For ‘#’ we again need a preceding ‘.’, givingnew1 = dp0.
In each case the transition sets dp0,new0 and dp1,new1
exactly to the numbers described in the lemma.∎
Lemma 2
After the loop finishes (i = n) the sum dp0 + dp1
equals the total number of valid completions of the whole string.
Proof.
By Lemma 1, dp0 counts all valid fillings that end with ‘.’,
and dp1 counts all that end with ‘#’.
Every valid filling ends with either ‘.’ or ‘#’, and the two sets are
disjoint. Therefore their sum is precisely the total number of
valid completions.∎
Theorem
The algorithm outputs the number of ways to replace every ‘?’ in the
input string with ‘.’ or ‘#’ so that no two ‘#’ are adjacent.
Proof.
By Lemma 2 the value printed by the algorithm equals the total
number of valid completions. Hence the algorithm is correct.∎
Complexity Analysis
The algorithm scans the string once, проверьте это performing O(1) work per character.
Time complexity: O(n)
Memory usage: O(1) (only a few integer variables)

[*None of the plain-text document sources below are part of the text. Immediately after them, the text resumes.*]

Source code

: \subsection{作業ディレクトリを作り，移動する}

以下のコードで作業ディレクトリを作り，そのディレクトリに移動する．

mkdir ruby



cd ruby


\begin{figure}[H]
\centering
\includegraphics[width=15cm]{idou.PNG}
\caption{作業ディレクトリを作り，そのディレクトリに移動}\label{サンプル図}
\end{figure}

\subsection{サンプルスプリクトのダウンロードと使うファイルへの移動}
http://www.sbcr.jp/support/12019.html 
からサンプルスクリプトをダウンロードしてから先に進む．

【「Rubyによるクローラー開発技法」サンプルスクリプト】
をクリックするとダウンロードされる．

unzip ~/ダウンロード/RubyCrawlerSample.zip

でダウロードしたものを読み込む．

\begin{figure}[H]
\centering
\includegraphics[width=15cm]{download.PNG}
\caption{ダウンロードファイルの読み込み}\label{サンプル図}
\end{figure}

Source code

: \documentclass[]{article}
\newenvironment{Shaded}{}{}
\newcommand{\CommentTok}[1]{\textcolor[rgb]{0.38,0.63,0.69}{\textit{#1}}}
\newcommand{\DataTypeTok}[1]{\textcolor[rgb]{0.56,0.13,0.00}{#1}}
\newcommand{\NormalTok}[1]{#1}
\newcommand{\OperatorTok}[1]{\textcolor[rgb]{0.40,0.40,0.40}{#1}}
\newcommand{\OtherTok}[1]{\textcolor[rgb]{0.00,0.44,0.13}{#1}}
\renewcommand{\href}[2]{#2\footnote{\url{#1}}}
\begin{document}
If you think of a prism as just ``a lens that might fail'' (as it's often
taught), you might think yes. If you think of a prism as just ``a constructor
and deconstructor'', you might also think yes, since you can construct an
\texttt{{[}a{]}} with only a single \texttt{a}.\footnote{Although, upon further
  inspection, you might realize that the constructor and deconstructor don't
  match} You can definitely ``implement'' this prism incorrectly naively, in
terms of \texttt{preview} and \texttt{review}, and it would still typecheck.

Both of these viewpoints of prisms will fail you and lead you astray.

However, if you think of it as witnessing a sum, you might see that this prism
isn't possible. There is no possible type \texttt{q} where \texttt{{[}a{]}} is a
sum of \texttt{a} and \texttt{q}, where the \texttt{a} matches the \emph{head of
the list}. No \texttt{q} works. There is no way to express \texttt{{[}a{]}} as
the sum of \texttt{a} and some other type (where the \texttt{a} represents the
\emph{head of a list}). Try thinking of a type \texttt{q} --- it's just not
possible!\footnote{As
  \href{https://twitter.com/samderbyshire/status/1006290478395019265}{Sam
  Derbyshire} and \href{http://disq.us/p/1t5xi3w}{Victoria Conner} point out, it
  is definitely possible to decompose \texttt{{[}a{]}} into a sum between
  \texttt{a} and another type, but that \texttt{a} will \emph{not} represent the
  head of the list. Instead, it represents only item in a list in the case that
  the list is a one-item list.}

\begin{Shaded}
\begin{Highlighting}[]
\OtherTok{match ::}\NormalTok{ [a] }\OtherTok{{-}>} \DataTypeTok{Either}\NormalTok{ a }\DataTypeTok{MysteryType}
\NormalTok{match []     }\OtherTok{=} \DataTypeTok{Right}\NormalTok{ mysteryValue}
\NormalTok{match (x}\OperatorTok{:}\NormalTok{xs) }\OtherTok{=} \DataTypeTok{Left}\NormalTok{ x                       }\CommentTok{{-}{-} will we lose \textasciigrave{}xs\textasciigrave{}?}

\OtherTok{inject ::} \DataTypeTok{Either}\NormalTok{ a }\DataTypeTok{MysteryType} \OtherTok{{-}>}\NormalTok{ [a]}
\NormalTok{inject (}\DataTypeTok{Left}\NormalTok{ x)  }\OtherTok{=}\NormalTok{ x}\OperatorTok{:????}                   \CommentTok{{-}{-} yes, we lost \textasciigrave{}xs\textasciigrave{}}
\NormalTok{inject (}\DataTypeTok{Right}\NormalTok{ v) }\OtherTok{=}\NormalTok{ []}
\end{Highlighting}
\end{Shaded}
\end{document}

Reference Implementation (Python 3)
import sys
MOD = 1_000_000_007
def solve() -> None:
s = sys.stdin.readline().strip()
dp0, dp1 = 1, 0 # empty prefix ends with '.'
for ch in s:
if ch == '.':
new0 = (dp0 + dp1)% MOD
new1 = 0
elif ch == '#':
new0 = 0
new1 = dp0
else: # ch == '?'
new0 = (dp0 + dp1)% MOD
new1 = dp0
dp0, dp1 = new0, new1
print((dp0 + dp1)% MOD)
if __name__ == "__main__":
solve()
The program follows exactly the algorithm proven correct above
and conforms to the required time and memory limits.